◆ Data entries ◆

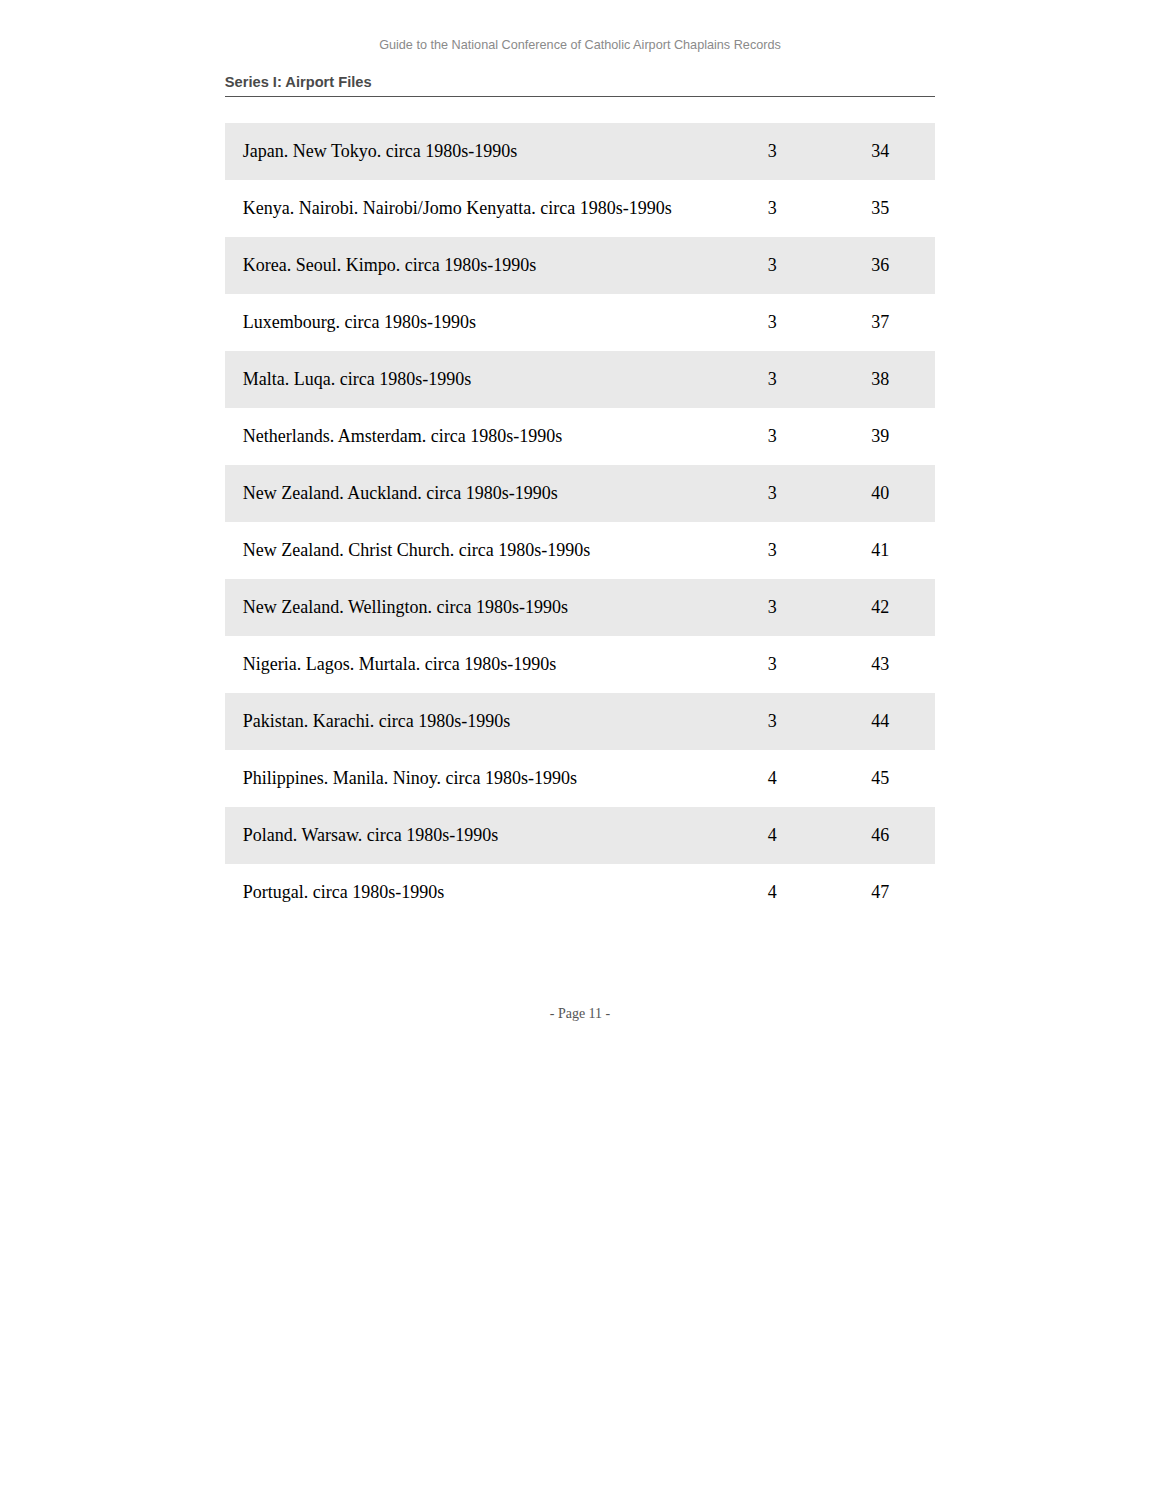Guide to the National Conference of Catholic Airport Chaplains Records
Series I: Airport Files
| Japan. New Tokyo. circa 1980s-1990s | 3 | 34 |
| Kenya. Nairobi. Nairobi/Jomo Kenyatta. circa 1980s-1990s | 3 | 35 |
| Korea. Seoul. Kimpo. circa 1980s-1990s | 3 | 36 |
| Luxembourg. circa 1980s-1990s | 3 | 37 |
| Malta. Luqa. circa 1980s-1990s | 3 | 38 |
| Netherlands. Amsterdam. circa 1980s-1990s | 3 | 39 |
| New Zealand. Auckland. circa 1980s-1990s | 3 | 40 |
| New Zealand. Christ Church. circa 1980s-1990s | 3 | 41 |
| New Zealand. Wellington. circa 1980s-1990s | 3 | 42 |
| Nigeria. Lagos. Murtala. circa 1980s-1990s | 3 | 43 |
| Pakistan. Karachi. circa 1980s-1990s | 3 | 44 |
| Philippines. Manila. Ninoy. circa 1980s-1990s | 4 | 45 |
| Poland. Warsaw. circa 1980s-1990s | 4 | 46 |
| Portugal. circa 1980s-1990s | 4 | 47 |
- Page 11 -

◆ Try it ◆
Copy exactly the lines that begin with the one containing "1980s-1990s | 3 | 36 |" and continue to the end of the records, both included, and nothing more.

◆ Answer for the task ◆
| Korea. Seoul. Kimpo. circa 1980s-1990s | 3 | 36 |
| Luxembourg. circa 1980s-1990s | 3 | 37 |
| Malta. Luqa. circa 1980s-1990s | 3 | 38 |
| Netherlands. Amsterdam. circa 1980s-1990s | 3 | 39 |
| New Zealand. Auckland. circa 1980s-1990s | 3 | 40 |
| New Zealand. Christ Church. circa 1980s-1990s | 3 | 41 |
| New Zealand. Wellington. circa 1980s-1990s | 3 | 42 |
| Nigeria. Lagos. Murtala. circa 1980s-1990s | 3 | 43 |
| Pakistan. Karachi. circa 1980s-1990s | 3 | 44 |
| Philippines. Manila. Ninoy. circa 1980s-1990s | 4 | 45 |
| Poland. Warsaw. circa 1980s-1990s | 4 | 46 |
| Portugal. circa 1980s-1990s | 4 | 47 |
- Page 11 -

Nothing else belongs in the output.